Oxoacid
In chemistry, an oxoacid, also known as an oxyacid, is an acid containing oxygen. Formally, it means an acid with an E−O−H structure, where E can be any element other than oxygen or hydrogen.[1] Oxyacids are also called ternary acids, as they contain three different elements.
Historically, people thought all acids contained oxygen. Antoine Lavoisier, who discovered oxygen, named it using Greek words that mean "makes acid". The discovery that hydrochloric acid did not contain oxygen divided acids into two categories, which were named oxoacids and hydracids. (The later Lewis acid-base theory also has some acids without oxygen or hydrogen.)
Sulfuric acid, nitric acid, and phosphoric acid are important inorganic oxyacids. Carboxylic acids and alcohols are among the organic compounds that are formally oxyacids of carbon.
Acidity
Acidity of a chemical usually depends on the length of the bond to the acidic hydrogen atom. In oxyacids, the bond is always between hydrogen and oxygen, so its length is similar between different oxyacids. Instead, what determines acidity is the central atom connected to oxygen.
In general, the more electronegative the central atom is, the stronger the acid. (Electronegativity measures how much an atom will pull on electrons from other atoms.) This depends both on the central atom itself, and what else it is bonded to, with more bonds to more electronegative elements or groups (especially oxygen) increasing acidity.
Perchloric acid, which has the very electronegative chlorine as a central atom, with three double bonded oxygen atoms, is one of the strongest oxyacids (pKa of -10).[2] tert-Butyl alcohol, which has a weakly electronegative carbon center bonded to three other carbons, is one of the weakest (pKa of 18).[3]
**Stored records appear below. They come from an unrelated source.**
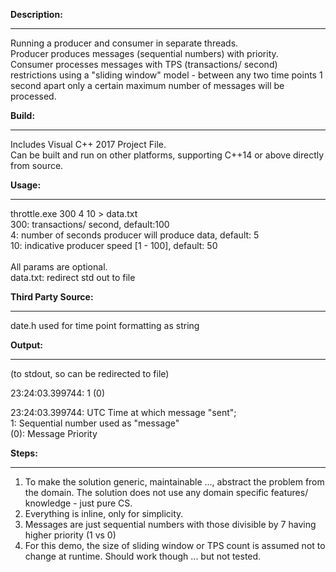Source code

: <b>Description:</b>
_______
Running a producer and consumer in separate threads.<br>
  Producer produces messages (sequential numbers) with priority.<br>
  Consumer processes messages with TPS (transactions/ second) restrictions using a "sliding window" model - between any two time points 1 second apart only a certain maximum number of messages will be processed.<br>

<b>Build:</b>
_______
Includes Visual C++ 2017 Project File.<br>
Can be built and run on other platforms, supporting C++14 or above directly from source.

<b>Usage:</b>
______

throttle.exe 300 4  10 > data.txt<br>
300: transactions/ second, default:100<br>
4: number of seconds producer will produce data, default: 5<br>
10: indicative producer speed [1 - 100], default: 50<br>
<br>
All params are optional.<br>
data.txt: redirect std out to file<br>

<b>Third Party Source:</b>
_______
date.h used for time point formatting as string<br>

<b>Output:</b>
_______
(to stdout, so can be redirected to file)

23:24:03.399744:	1 (0)

23:24:03.399744: UTC Time at which message "sent";<br>
1: Sequential number used as "message"<br>
(0): Message Priority<br>

<b>Steps:</b>
_____
1) To make the solution generic, maintainable ..., abstract the problem from the domain. The solution does not use any domain specific features/ knowledge - just pure CS.
2) Everything is inline, only for simplicity.
3) Messages are just sequential numbers with those divisible by 7 having higher priority (1 vs 0)
4) For this demo, the size of sliding window or TPS count is assumed not to change at runtime. Should work though ... but not tested.
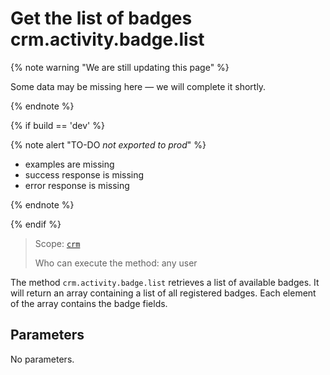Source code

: # Get the list of badges crm.activity.badge.list

{% note warning "We are still updating this page" %}

Some data may be missing here — we will complete it shortly.

{% endnote %}

{% if build == 'dev' %}

{% note alert "TO-DO _not exported to prod_" %}

- examples are missing
- success response is missing
- error response is missing

{% endnote %}

{% endif %}

> Scope: [`crm`](../../../../scopes/permissions.md)
>
> Who can execute the method: any user

The method `crm.activity.badge.list` retrieves a list of available badges. It will return an array containing a list of all registered badges. Each element of the array contains the badge fields.

## Parameters

No parameters.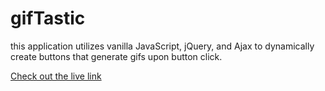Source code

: # gifTastic
this application utilizes vanilla JavaScript, jQuery, and Ajax to dynamically create buttons that generate gifs upon button click. 

[Check out the live link](https://pariscornett.github.io/gifTastic/)

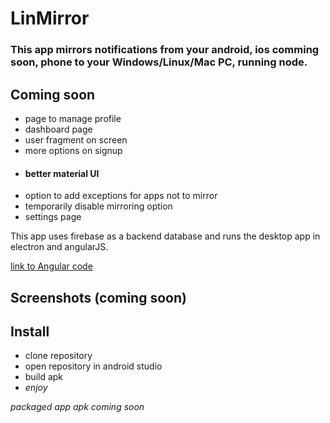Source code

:# LinMirror


### This app mirrors notifications from your android, ios comming soon, phone to your Windows/Linux/Mac PC, running node.

## Coming soon
- page to manage profile
- dashboard page
- user fragment on screen
- more options on signup
- #### better material UI
- option to add exceptions for apps not to mirror
- temporarily disable mirroring option
- settings page

This app uses firebase as a backend database and runs the desktop app in electron and angularJS. 
 
[link to Angular code](https://github.com/shaqer1/LinMirrorServer)

##  Screenshots (coming soon)


## Install

- clone repository
- open repository in android studio
- build apk
- _enjoy_

_packaged app apk coming soon_


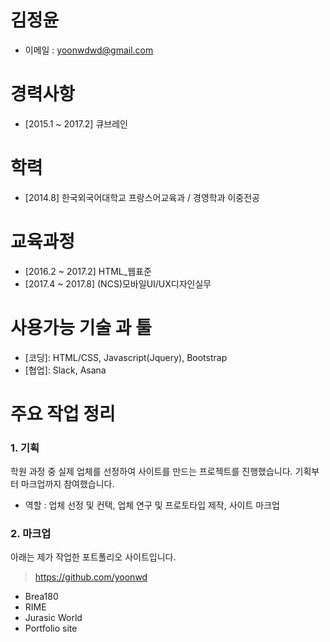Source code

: # 김정윤 
- 이메일 : yoonwdwd@gmail.com
  
  
# 경력사항
- [2015.1 ~ 2017.2] 큐브레인


# 학력
- [2014.8] 한국외국어대학교 프랑스어교육과 / 경영학과 이중전공


# 교육과정
- [2016.2 ~ 2017.2] HTML_웹표준
- [2017.4 ~ 2017.8] (NCS)모바일UI/UX디자인실무


# 사용가능 기술 과 툴
- [코딩]: HTML/CSS, Javascript(Jquery), Bootstrap
- [협업]: Slack, Asana


# 주요 작업 정리
### 1. 기획
 학원 과정 중 실제 업체를 선정하여 사이트를 만드는 프로젝트를 진행했습니다. 기획부터 마크업까지 참여했습니다.
- 역할 : 업체 선정 및 컨택, 업체 연구 및 프로토타입 제작, 사이트 마크업

 
### 2. 마크업
아래는 제가 작업한 포트폴리오 사이트입니다.
> <https://github.com/yoonwd>
- Brea180
- RIME
- Jurasic World 
- Portfolio site
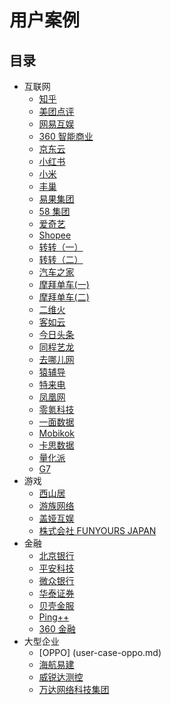 # 用户案例

## 目录

- 互联网
  - [知乎](user-case-zhihu.md)
  - [美团点评](user-case-meituandianping.md)
  - [网易互娱](user-case-wangyihuyu.md)
  - [360 智能商业](user-case-360-business.md)
  - [京东云](user-case-jingdongyun.md)
  - [小红书](user-case-xiaohongshu.md)
  - [小米](user-case-xiaomi.md)
  - [丰巢](user-case-fengchao.md)
  - [易果集团](user-case-yiguo.md)
  - [58 集团](user-case-58.md)
  - [爱奇艺](user-case-iqiyi.md)
  - [Shopee](user-case-shopee.md)
  - [转转（一）](user-case-zhuanzhuan.md)
  - [转转（二）](user-case-zhuanzhuan-2.md)
  - [汽车之家](user-case-qichezhijia.md)
  - [摩拜单车(一)](user-case-mobike.md)
  - [摩拜单车(二)](user-case-mobike-2.md)
  - [二维火](user-case-erweihuo.md)
  - [客如云](user-case-keruyun.md)
  - [今日头条](user-case-toutiao.md)
  - [同程艺龙](user-case-tongcheng.md)
  - [去哪儿网](user-case-qunar.md)
  - [猿辅导](user-case-yuanfudao.md)
  - [特来电](user-case-telaidian.md)
  - [凤凰网](user-case-ifeng.md)
  - [零氪科技](user-case-linkdoc.md)
  - [一面数据](user-case-yimian.md)
  - [Mobikok](user-case-mobikok.md)
  - [卡思数据](user-case-kasi.md)
  - [量化派](user-case-lianghuapai.md)
  - [G7](user-case-g7.md)
- 游戏
  - [西山居](user-case-xishanju.md)
  - [游族网络](user-case-youzu.md)
  - [盖娅互娱](user-case-gaea-ad.md)
  - [株式会社 FUNYOURS JAPAN](user-case-funyours-japan.md)
- 金融
  - [北京银行](user-case-beijing-bank.md)
  - [平安科技](user-case-pingankeji.md)
  - [微众银行](user-case-webank.md)
  - [华泰证券](user-case-huataizhengquan.md)
  - [贝壳金服](user-case-beikejinfu.md)
  - [Ping++](user-case-ping++.md)
  - [360 金融](user-case-360.md)
- 大型企业
  - [OPPO] (user-case-oppo.md)
  - [海航易建](user-case-ekingtech.md)
  - [威锐达测控](user-case-weiruida.md)
  - [万达网络科技集团](user-case-wanda.md)
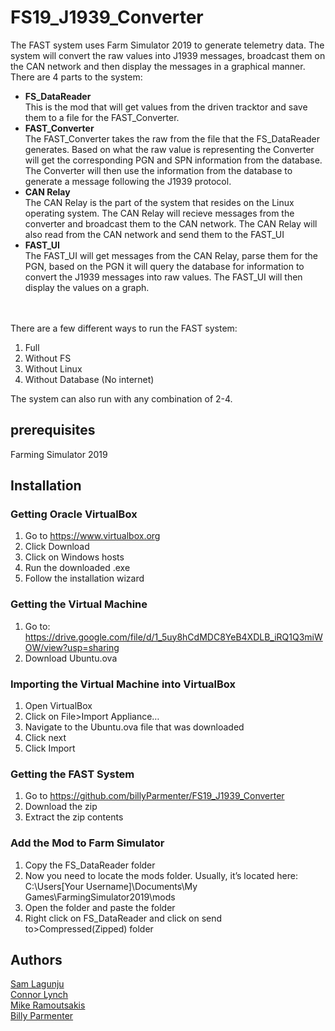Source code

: # FS19_J1939_Converter
The FAST system uses Farm Simulator 2019 to generate telemetry data. The system will convert the raw values into J1939 messages, broadcast them on the CAN network and then display the messages in a graphical manner. There are 4 parts to the system: 
 - <b>FS_DataReader</b></br>
 This is the mod that will get values from the driven tracktor and save them to a file for the FAST_Converter.
 - <b>FAST_Converter</b></br>
The FAST_Converter takes the raw from the file that the FS_DataReader generates. Based on what the raw value is representing the Converter will get the corresponding PGN and SPN information from the database. The Converter will then use the information from the database to generate a message following the J1939 protocol.
 - <b>CAN Relay</b></br>
The CAN Relay is the part of the system that resides on the Linux operating system. The CAN Relay will recieve messages from the converter and broadcast them to the CAN network. The CAN Relay will also read from the CAN network and send them to the FAST_UI
 - <b>FAST_UI</b></br>
The FAST_UI will get messages from the CAN Relay, parse them for the PGN, based on the PGN it will query the database for information to convert the J1939 messages into raw values. The FAST_UI will then display the values on a graph.
</br>
</br>
There are a few different ways to run the FAST system:</br>

1. Full
2. Without FS
3. Without Linux
4. Without Database (No internet)

The system can also run with any combination of 2-4.

## prerequisites
Farming Simulator 2019 </br>

## Installation
### Getting Oracle VirtualBox

1.	Go to https://www.virtualbox.org 
2.	Click Download
3.	Click on Windows hosts
4.	Run the downloaded .exe
5.	Follow the installation wizard

### Getting the Virtual Machine

1.	Go to: https://drive.google.com/file/d/1_5uy8hCdMDC8YeB4XDLB_iRQ1Q3miWOW/view?usp=sharing 
2.	Download Ubuntu.ova

### Importing the Virtual Machine into VirtualBox

1.	Open VirtualBox
2.	Click on File>Import Appliance…
3.	Navigate to the Ubuntu.ova file that was downloaded
4.	Click next
5.	Click Import

### Getting the FAST System

1.	Go to https://github.com/billyParmenter/FS19_J1939_Converter
2.	Download the zip
3.	Extract the zip contents

### Add the Mod to Farm Simulator

1.	Copy the FS_DataReader folder
2.	Now you need to locate the mods folder. Usually, it’s located here: C:\Users\[Your Username]\Documents\My Games\FarmingSimulator2019\mods
3.	Open the folder and paste the folder
4.	Right click on FS_DataReader and click on send to>Compressed(Zipped) folder

## Authors

[Sam Lagunju](https://github.com/SamueLagunju) </br>
[Connor Lynch](https://github.com/GetLynched) </br>
[Mike Ramoutsakis](https://github.com/jrmoca) </br>
[Billy Parmenter](https://github.com/billyParmenter)
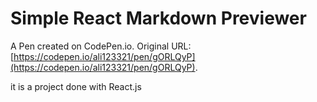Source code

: #  Simple React Markdown Previewer

A Pen created on CodePen.io. Original URL: [https://codepen.io/ali123321/pen/gORLQyP](https://codepen.io/ali123321/pen/gORLQyP).

it is a project done with React.js
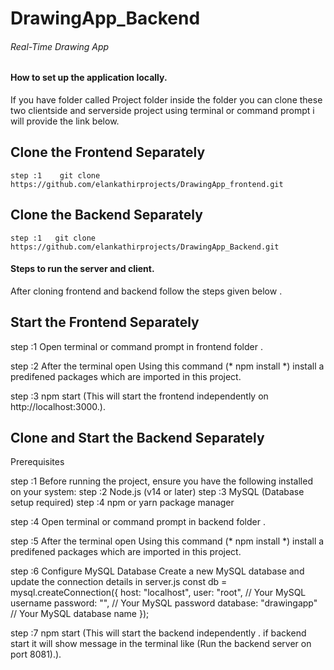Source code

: # DrawingApp_Backend

###### Real-Time Drawing App
 #### How to set up the application locally.

  If you have folder called Project folder inside the folder you can clone these two clientside and serverside project using terminal or command prompt i will provide the link below.

   ## Clone the Frontend Separately

    step :1    git clone https://github.com/elankathirprojects/DrawingApp_frontend.git

   ## Clone the Backend Separately

    step :1   git clone https://github.com/elankathirprojects/DrawingApp_Backend.git


 #### Steps to run the server and client.

   After cloning frontend and backend follow the steps given below .

  ##  Start the Frontend Separately

   step :1    Open terminal or command prompt in frontend folder . 

   step :2    After the terminal open Using this command (* npm install *) install a predifened packages which are imported in this project.

   step :3    npm start (This will start the frontend independently on http://localhost:3000.).

  ## Clone and Start the Backend Separately
  Prerequisites

   step :1    Before running the project, ensure you have the following installed on your system:
   step :2    Node.js (v14 or later)
   step :3    MySQL (Database setup required)
   step :4    npm or yarn package manager

   step :4    Open terminal or command prompt in backend folder . 

   step :5    After the terminal open Using this command (* npm install *) install a predifened packages which are imported in this project.

  step :6    Configure MySQL Database
          Create a new MySQL database and update the connection details in server.js
          const db = mysql.createConnection({
                host: "localhost",
                user: "root", // Your MySQL username
                password: "", // Your MySQL password
                database: "drawingapp" // Your MySQL database name
            });

   step :7    npm start (This will start the backend independently . if backend start it will show message in the terminal like (Run the backend server on port 8081).).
Other oxyacids can be anywhere along the spectrum. Hypochlorous acid has a very electronegative central atom (chlorine), but is only a weak acid because there's nothing else bonded to it. Perrhenic acid has a weakly electronegative central atom (rhenium), but is a strong acid because of the many bonds to oxygen.
References
- ↑ IUPAC, Compendium of Chemical Terminology, 5th ed. (the "Gold Book") (2025). Online version: (2006–) "oxoacids". doi:10.1351/goldbook.O04374
- ↑ Zhang, Jiaheng; Sun, Ying; Mao, Chaozhu; Gao, Haixiang; Zhou, Wenfeng; Zhou, Zhiqiang (2009). "Theoretical study of pKa for perchloric acid". Journal of Molecular Structure: Theochem. 906 (1–3): 46–49. doi:10.1016/j.theochem.2009.03.029.
- ↑ John McMurry (2023-09-20). "Acidity constants for some organic compounds". Organic Chemistry, a 10th Edition. Houston, TX: OpenStax.